Book #9, read September/October 2018

The thing about life is one day you’ll be dead (David Shields)

I read this book because my husband came across a used copy at our neighborhood indie bookstore and bought it for me (the title made it a somewhat obvious choice for my project here).

The thing about life is that one day you’ll be dead is hard to describe. It’s partly just sketches about death, the aging of the human body, evolutionary biology, etc. Not to be one of those “I could have written that!” assholes, but those parts mostly contained things I already knew, stated in ways that I might have stated them myself.

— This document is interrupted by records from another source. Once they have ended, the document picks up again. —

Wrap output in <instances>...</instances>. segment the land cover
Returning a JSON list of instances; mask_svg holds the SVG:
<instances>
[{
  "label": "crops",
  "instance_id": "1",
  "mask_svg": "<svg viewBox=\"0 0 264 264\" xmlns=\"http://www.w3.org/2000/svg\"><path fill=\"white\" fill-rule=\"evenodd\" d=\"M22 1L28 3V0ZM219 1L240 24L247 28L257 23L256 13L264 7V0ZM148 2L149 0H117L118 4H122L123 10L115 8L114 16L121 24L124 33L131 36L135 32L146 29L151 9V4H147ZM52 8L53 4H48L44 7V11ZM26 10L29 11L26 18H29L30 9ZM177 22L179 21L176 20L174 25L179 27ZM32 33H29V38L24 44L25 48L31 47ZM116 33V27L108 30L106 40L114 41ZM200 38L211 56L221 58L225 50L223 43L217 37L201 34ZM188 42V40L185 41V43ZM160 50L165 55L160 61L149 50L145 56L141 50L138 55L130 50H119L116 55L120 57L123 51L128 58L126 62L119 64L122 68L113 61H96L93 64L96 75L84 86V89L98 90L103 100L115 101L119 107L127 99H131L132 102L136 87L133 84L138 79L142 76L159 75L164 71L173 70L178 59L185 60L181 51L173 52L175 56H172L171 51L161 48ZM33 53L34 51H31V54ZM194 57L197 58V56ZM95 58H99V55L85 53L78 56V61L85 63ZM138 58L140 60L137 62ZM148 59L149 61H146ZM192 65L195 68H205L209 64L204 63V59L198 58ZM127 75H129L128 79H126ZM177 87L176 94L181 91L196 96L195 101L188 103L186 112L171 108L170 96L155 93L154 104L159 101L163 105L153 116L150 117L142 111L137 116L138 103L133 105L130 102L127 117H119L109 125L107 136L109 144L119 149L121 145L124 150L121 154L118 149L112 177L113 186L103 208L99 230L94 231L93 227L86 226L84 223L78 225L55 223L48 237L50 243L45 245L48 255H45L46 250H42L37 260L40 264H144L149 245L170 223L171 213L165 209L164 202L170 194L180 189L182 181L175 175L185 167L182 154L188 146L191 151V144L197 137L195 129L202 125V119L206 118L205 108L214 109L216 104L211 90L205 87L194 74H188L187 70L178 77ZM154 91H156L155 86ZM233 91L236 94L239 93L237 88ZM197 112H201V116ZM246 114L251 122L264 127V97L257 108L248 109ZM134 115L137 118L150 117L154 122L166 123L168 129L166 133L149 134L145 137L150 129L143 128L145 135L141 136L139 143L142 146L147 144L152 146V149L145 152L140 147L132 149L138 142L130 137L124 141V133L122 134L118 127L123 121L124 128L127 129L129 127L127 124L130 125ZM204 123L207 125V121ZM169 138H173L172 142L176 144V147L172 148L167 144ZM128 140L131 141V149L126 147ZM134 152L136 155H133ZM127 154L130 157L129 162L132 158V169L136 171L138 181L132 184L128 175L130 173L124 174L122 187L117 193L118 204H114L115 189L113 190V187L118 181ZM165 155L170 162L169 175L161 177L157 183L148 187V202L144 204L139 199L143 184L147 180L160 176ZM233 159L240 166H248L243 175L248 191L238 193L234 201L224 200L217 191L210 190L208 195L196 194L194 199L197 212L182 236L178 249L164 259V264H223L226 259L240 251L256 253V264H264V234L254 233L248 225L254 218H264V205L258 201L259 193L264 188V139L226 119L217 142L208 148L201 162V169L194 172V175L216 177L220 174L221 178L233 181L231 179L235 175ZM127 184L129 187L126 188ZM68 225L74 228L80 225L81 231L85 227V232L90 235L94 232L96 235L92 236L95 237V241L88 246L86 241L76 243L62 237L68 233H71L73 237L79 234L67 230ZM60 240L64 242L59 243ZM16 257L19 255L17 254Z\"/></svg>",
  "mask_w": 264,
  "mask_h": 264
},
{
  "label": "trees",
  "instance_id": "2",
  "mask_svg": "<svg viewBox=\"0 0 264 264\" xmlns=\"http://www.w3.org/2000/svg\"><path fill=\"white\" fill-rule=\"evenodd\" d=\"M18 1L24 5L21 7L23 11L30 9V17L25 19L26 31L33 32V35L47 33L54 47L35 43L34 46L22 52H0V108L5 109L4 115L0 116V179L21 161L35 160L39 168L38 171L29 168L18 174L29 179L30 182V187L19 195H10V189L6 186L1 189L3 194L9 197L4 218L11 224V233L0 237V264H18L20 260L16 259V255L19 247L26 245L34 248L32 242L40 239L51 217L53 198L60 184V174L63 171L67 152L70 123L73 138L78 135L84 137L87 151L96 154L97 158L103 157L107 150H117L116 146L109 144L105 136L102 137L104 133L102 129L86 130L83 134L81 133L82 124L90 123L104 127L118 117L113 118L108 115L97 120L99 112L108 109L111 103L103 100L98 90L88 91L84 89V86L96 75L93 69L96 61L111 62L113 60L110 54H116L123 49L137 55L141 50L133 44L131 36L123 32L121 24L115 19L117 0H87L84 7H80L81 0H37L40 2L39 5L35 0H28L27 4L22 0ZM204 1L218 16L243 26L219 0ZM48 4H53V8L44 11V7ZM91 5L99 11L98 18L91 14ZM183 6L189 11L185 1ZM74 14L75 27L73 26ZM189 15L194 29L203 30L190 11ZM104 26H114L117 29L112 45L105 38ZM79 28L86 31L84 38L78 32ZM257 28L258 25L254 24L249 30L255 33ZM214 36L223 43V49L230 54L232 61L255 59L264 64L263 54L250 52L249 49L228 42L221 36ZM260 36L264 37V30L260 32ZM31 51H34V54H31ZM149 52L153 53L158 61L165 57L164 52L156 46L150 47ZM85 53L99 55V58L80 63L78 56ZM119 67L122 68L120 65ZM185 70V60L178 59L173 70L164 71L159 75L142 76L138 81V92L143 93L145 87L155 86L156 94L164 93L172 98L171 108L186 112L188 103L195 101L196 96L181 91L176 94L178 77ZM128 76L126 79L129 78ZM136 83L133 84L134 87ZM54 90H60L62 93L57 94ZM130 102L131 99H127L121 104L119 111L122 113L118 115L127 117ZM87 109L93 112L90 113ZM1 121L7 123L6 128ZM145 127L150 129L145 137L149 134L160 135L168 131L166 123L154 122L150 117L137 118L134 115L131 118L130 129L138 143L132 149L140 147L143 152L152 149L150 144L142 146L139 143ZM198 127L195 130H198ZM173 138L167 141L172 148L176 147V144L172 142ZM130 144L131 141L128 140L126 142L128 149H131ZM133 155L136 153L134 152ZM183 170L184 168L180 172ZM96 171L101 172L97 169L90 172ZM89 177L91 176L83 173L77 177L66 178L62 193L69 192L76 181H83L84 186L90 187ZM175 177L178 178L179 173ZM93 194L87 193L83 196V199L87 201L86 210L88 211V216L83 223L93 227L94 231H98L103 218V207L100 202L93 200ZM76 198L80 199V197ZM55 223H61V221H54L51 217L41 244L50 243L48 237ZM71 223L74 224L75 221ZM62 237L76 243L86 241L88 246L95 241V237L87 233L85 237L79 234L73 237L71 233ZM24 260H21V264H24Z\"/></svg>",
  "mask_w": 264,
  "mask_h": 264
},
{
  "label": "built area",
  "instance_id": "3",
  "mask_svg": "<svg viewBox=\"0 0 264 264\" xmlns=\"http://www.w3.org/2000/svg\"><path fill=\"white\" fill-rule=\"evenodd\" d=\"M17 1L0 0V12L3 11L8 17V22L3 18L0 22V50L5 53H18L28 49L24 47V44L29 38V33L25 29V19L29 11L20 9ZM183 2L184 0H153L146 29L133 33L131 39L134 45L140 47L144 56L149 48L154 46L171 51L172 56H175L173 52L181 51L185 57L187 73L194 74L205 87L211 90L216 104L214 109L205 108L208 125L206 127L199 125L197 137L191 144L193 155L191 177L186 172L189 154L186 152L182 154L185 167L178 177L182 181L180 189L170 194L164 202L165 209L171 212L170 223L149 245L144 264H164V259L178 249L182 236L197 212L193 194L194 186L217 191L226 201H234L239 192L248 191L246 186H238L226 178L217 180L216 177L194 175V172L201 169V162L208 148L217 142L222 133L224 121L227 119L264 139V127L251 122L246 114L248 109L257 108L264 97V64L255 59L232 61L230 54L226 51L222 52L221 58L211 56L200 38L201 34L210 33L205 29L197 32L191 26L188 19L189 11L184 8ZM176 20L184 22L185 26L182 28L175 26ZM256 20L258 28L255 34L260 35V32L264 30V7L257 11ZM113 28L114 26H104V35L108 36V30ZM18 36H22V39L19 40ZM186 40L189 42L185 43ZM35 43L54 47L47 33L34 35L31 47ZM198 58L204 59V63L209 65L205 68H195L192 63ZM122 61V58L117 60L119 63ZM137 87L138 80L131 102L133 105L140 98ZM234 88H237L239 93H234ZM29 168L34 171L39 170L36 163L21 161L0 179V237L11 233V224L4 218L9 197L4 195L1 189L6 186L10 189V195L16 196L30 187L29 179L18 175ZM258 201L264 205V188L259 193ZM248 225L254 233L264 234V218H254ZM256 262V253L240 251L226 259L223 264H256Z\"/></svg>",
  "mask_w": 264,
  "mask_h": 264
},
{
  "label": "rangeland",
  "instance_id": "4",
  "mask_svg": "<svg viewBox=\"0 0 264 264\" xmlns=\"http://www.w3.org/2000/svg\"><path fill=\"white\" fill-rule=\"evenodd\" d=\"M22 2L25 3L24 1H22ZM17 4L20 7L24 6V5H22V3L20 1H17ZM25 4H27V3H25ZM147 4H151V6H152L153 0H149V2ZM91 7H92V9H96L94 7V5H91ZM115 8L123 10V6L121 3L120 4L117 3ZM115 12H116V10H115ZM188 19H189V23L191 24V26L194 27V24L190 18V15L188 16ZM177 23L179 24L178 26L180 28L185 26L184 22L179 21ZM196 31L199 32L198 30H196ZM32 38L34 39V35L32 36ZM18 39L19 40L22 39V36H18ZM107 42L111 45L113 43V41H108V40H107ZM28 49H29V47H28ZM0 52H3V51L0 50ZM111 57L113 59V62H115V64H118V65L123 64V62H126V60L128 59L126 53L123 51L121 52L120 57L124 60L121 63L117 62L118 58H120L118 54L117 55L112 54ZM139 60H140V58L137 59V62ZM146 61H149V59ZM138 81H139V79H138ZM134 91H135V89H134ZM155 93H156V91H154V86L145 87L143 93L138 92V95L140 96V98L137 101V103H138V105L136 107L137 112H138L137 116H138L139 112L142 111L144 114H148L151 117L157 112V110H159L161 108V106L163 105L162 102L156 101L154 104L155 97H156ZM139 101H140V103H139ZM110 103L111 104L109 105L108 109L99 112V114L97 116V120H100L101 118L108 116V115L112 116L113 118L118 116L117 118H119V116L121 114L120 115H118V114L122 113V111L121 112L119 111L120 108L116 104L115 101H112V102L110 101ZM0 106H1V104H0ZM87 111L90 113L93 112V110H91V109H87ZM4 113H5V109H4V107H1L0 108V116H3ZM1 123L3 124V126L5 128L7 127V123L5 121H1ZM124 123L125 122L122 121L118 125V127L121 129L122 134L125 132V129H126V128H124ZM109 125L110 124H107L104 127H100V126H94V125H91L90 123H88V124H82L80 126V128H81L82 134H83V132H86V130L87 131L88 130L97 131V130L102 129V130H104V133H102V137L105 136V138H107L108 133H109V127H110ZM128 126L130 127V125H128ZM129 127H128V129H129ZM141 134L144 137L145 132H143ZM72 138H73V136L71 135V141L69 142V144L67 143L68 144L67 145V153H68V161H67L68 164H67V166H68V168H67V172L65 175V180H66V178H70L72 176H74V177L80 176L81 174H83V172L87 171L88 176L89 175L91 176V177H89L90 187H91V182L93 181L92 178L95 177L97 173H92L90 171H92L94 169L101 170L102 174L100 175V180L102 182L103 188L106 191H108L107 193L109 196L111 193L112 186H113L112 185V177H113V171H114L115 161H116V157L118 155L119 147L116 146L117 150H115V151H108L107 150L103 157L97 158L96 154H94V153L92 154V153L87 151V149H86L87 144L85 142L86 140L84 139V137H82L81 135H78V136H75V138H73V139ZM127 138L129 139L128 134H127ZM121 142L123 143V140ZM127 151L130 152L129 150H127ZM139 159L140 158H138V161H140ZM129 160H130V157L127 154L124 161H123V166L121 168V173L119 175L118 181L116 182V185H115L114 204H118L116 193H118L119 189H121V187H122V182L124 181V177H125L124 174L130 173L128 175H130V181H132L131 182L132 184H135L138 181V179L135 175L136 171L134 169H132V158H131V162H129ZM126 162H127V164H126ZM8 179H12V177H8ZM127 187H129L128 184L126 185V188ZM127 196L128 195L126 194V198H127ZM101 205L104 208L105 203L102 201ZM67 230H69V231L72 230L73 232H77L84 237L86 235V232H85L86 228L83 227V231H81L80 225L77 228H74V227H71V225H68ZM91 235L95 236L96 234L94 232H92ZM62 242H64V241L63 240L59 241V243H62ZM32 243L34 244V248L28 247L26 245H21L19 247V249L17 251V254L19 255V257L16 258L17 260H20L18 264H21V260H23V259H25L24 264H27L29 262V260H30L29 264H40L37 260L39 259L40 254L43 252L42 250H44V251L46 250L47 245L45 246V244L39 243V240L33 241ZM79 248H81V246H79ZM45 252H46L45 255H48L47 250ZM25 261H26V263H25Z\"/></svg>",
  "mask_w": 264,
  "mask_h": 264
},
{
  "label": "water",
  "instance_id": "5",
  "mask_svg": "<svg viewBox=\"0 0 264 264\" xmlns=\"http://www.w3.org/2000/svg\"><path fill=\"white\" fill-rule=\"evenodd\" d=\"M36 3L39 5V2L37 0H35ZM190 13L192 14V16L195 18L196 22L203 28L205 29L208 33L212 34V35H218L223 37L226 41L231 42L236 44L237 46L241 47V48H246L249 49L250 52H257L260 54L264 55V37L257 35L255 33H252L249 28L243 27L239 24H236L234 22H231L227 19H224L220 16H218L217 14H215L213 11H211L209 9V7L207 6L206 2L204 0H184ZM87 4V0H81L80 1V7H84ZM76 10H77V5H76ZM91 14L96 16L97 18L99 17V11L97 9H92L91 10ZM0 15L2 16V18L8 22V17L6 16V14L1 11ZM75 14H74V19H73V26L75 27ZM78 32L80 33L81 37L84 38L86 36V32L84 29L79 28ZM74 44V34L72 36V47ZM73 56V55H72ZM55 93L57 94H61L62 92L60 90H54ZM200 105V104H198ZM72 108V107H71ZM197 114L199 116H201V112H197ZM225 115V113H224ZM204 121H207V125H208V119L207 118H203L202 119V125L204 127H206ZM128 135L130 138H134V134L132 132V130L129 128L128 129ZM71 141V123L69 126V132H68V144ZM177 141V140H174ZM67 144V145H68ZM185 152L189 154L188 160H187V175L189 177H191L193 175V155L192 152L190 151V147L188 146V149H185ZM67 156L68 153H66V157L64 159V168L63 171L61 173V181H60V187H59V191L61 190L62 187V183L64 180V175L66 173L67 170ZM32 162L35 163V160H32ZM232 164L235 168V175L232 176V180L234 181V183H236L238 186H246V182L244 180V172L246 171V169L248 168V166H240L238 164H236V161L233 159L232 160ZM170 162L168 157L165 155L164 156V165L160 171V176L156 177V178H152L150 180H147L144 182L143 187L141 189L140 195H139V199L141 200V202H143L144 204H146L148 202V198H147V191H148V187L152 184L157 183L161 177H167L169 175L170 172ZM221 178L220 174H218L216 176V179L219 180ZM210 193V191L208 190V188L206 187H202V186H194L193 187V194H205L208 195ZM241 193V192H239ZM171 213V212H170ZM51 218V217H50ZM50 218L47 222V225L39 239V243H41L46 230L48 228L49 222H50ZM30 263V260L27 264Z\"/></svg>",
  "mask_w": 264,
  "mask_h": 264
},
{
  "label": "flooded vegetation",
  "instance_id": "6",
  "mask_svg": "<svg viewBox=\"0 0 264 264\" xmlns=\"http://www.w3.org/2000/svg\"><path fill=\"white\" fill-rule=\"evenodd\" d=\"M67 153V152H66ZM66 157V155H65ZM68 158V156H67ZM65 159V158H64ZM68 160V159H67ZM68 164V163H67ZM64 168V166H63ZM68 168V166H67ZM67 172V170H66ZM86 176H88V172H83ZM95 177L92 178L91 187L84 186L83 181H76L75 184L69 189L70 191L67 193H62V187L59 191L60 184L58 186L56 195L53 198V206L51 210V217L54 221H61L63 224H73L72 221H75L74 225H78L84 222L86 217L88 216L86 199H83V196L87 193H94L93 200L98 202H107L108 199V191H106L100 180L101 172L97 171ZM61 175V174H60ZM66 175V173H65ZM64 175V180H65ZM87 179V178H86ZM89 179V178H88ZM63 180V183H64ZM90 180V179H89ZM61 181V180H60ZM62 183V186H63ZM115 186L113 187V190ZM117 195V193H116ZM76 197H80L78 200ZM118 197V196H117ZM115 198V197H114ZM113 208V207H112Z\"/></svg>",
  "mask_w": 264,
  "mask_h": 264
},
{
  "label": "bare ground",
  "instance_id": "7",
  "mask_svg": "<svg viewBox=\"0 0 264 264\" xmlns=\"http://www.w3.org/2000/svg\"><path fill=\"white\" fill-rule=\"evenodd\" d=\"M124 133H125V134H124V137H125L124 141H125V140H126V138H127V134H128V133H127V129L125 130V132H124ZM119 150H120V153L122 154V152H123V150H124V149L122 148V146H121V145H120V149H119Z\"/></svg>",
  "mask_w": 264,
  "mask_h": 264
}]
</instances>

Still pretty interesting to breeze through.

On the other hand, though, The thing about life is also largely about Shields’s nonagenarian father who himself defies basically all of the lessons about mortality we’re supposed to be learning in here. This father has remained athletic and sexual into his 90s and still more or less refuses to internalize the belief that he will die. He stars in a number of charming anecdotes that I never could have been convinced to read if it had been billed as a book about some rando’s father, instead of a book about Death.

So, despite being a book about Death, The thing about life turned out to be a pretty breezy read compared to some of my other choices. (Lol at reviewers who chose a book with this title then complained about it being “too depressing”).

Again, though, my current situation has heavily affected my experience of this book. Some of these books are perfectly aligned with what I’m going through, others are kind of anti-aligned. As Shields semi-incredulously describes his vital, ancient father, I can’t help but thinking of my only-sort-of-old, terminally ill father. For me, there is no satisfying juxtaposition to be had like that Shields enjoys between his more abstract musings on life and what he observes in his father.

However, since this book is 10 years old now, I read it with the recurring thought that Shields’s father must have died by now. I must admit that that tempered my jealousy significantly.

Although it was still a good read despite my crisis, I think this book would be better enjoyed by someone who thinks maybe it’s time s/he gave death a bit of thought, but not too much, like not to the point of tears in public.